En effet, les déséquilibres
flagrants dans l’écosystème économique mondial, les catastrophes écologiques
qui pointent à l’horizon à cause des atteintes massives à l’environnement, la
paupérisation de pans entiers de l’humanité, y compris dans les pays riches et
développés, sont autant de facteurs qui peuvent générer des crises dont les
contrecoups seront, selon Omar Aktouf, d’une violence et d’une imprévisibilité
inédites. «Lorsque 3 milliards
d’individus – soit la moitié de la planète – « vivent » avec moins de 3
$ par jour, que 225 milliardaires possèdent l’équivalent de l’avoir de 2
milliards de personnes, que 51 sociétés figurent parmi les 100 premières
« économies » du monde, que l’économie mondiale est à 90 % spéculative,
que la masse financière (hors actions et obligations) circulant quotidiennement
représente 10 fois la valeur des réserves cumulées de toutes les banques
centrales du monde…
Est-on encore loin du non-sens absolu ? » s’interroge-t-il.
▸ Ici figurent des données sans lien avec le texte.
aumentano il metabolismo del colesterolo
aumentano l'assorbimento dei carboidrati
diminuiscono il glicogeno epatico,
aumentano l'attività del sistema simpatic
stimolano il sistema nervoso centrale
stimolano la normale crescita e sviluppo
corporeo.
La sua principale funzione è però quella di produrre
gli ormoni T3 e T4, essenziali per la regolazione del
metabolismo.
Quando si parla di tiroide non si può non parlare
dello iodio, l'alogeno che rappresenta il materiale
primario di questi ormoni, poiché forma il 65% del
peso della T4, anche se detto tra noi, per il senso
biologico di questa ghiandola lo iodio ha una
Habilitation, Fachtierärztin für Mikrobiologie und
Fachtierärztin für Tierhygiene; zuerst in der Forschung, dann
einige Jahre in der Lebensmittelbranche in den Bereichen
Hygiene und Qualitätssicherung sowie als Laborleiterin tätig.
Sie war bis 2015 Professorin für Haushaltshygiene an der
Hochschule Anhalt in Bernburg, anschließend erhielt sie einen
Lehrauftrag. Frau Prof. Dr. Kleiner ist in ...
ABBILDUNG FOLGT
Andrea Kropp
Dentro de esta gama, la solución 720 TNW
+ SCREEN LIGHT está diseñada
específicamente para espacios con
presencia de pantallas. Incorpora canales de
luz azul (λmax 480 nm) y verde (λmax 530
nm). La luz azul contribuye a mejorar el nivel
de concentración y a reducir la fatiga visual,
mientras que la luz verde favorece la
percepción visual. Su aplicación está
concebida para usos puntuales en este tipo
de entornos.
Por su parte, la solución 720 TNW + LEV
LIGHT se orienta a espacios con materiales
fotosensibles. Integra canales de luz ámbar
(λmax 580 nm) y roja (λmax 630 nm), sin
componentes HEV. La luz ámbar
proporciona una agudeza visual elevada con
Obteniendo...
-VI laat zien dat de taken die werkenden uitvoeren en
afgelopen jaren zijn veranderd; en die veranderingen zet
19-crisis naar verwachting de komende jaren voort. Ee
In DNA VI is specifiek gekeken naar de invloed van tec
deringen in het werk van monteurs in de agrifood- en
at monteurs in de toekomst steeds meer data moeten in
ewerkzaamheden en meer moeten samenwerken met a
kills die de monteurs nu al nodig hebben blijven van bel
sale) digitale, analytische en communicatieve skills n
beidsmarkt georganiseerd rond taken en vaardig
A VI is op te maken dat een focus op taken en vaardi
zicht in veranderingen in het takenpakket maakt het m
Conscient de ces grands risques que coure le monde en s’entêtant dans sa logique néolibérale, Omar Aktouf plaide pour « une citoyenneté des entreprises et des écoles de gestion ». Plus globalement, il plaide pour une révolution citoyenne mondiale qui « subsumerait et harmoniserait les intérêts contradictoires des uns et des autres en présences au sein des sociétés ». Pour ce faire, Omar Aktouf recommande d’aller vers « une citoyenneté interne se jouant à l’intérieur même de la firme et à l’intérieur des frontières nationales des pays » et vers une « citoyenneté externe qui, elle, est mondiale et transfrontalière ». Les analyses d’Omar Aktouf et ses recommandations, lues à l’aune de la crise sanitaire qui secoue le monde et qui impose une nouvelle approche fondée sur la solidarité et la complémentarité entre les Nations et les États, sont d’une grande actualité. À défaut d’être prises pour des évangiles, il ne serait pas inutile qu’elles soient discutés par les décideurs de tous bords mais aussi par les citoyens soucieux de l’avenir de leur planète.